▸ **AIM OF THE TASK**:
Identify all lines in the data containing the string "Fluggesellschaft". Copy them out.

(Page-level text extractions)
══════════

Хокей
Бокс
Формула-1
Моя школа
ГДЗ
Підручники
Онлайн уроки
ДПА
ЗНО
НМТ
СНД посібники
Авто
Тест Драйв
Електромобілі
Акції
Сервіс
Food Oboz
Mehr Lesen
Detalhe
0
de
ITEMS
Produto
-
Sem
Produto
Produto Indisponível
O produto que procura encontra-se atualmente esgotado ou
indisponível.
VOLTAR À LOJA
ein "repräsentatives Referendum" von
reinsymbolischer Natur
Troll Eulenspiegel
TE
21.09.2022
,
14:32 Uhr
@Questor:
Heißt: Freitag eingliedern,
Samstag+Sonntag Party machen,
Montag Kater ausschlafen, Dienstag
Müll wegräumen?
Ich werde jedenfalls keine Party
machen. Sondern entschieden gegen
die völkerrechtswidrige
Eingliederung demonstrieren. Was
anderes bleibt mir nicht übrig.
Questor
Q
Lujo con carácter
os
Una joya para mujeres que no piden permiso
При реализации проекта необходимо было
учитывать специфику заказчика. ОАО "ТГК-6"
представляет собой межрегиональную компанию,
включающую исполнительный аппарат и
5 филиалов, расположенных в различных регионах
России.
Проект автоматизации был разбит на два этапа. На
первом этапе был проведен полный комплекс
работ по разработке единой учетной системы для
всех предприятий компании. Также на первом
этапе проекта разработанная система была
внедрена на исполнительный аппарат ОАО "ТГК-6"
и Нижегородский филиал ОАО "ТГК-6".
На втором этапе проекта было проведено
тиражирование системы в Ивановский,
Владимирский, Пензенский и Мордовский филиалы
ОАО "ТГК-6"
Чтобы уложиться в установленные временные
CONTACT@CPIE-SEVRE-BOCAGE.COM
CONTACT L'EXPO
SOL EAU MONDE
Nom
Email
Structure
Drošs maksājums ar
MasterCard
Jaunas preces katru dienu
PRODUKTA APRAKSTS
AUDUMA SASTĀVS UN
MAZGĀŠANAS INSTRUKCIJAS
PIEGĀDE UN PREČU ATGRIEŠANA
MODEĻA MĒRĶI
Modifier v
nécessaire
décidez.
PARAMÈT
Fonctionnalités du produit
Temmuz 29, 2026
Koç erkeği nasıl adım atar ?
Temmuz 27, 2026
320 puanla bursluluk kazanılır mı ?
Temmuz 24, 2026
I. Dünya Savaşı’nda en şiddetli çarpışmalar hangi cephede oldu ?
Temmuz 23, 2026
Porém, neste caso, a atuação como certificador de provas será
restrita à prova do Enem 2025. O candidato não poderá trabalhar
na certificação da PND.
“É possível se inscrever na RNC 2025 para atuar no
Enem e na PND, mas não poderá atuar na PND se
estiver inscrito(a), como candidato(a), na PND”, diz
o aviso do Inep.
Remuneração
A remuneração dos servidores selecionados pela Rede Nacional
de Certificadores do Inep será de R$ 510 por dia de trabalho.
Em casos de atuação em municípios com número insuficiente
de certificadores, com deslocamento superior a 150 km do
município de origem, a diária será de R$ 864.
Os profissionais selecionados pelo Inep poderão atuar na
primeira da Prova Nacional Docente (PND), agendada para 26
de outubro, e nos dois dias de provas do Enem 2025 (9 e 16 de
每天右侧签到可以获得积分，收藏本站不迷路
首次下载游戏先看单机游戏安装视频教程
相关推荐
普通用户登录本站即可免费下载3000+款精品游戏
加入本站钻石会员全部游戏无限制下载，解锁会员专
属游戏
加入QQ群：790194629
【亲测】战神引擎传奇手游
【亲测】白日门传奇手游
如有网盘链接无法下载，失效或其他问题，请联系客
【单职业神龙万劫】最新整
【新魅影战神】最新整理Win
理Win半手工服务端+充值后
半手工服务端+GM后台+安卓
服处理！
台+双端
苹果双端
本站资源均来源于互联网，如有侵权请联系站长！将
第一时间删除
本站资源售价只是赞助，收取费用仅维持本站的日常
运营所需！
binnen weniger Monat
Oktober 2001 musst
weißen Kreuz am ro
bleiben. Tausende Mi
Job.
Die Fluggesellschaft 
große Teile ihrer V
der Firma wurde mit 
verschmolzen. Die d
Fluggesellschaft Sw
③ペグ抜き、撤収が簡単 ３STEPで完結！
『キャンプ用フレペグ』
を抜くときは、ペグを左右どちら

══════════

▸ **YOUR SOLUTION**:
Die Fluggesellschaft 
Fluggesellschaft Sw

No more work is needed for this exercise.